One pipeline was blown up in a wild Ukrainian operation that’s the subject of Bojan Pancevski’s forthcoming book The Nord Stream Conspiracy. But most foreign investments in Russia have ended without underwater explosives — in forced sales to local investors. The yogurt company Danone, which was among the longest to hold on, sold its Russian assets last year to a businessman linked to the Chechen strongman Ramzan Kadyrov; the company lost $1.4 billion on the deal.
The result was “a generational transfer of wealth from American shareholders to these others,” a founding board member of the American Chamber of Commerce in Russia told Charles Hecker for his timely new book Zero Sum: The Arc of International Business in Russia.
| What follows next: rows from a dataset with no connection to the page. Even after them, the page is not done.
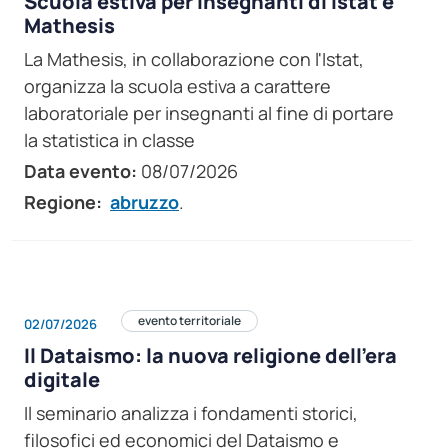
Scuola estiva per insegnanti di Istat e
Mathesis
La Mathesis, in collaborazione con l'Istat,
organizza la scuola estiva a carattere
laboratoriale per insegnanti al fine di portare
la statistica in classe
Data evento:
08/07/2026
Regione:
abruzzo
.
evento territoriale
02/07/2026
Il Dataismo: la nuova religione dell’era
digitale
Il seminario analizza i fondamenti storici,
filosofici ed economici del Dataismo e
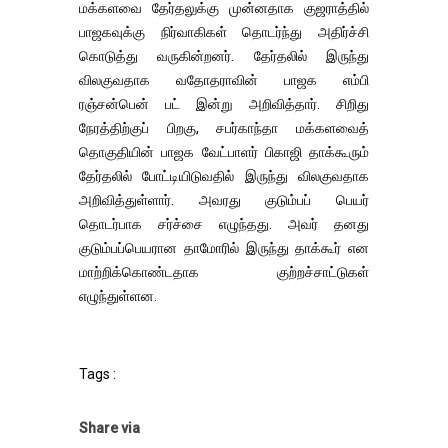
மக்களவை தேர்தலுக்கு முன்னதாக குஜராத்தில்
பாஜகவுக்கு நிர்வாகிகள் தொடர்ந்து அதிர்ச்சி
கொடுத்து வருகின்றனர். தேர்தலில் இருந்து
விலகுவதாக வதோதராவின் பாஜக எம்பி
ரஞ்சன்பென் பட் இன்று அறிவித்தார். சிறிது
நேரத்திற்குப் பிறகு, சபர்காந்தா மக்களவைத்
தொகுதியின் பாஜக வேட்பாளர் பிகாஜி தாக்கூரும்
தேர்தலில் போட்டியிடுவதில் இருந்து விலகுவதாக
அறிவித்துள்ளார். அவரது குடும்பப் பெயர்
தொடர்பாக சர்ச்சை எழுந்தது. அவர் தனது
குடும்பப்பெயரான தாமோரில் இருந்து தாக்கூர் என
மாற்றிக்கொண்டதாக குற்றச்சாட்டுகள்
எழுந்துள்ளன.
Tags :
Share via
And while Hecker told me there’s an appetite among some American companies to return, they’d face a new Russian business elite operating in a new commercial and legal landscape. Permissive Russian pharmaceutical regulations, for instance, mean the country is awash in counterfeit GLP-1s.
So if there’s a bull case for investing in Russia, it’s this: Pessimistic American veterans of Moscow may understand that Russia is the same tough place. But they may not realize how much the US has changed, and how eager this administration is to make the Nord Stream-style deals Europe now regrets.
Room for Disagreement
“We believe that the US and Russia can cooperate basically on everything in the Arctic,” Dmitriev told the Journal. “If a solution is found in Ukraine, US economic cooperation can be a foundation for our relationship going forward.”
Notable
- Sanctions have forced Russian oil companies to sell off assets, and US investors are looking to buy Lukoil’s international operations after the US Treasury derailed a sale to the trading firm Gunvor by calling it the Kremlin’s “puppet.”
- Energy investors betting on Trump see opportunities in Venezuela, Shelby Talcott reported for Semafor.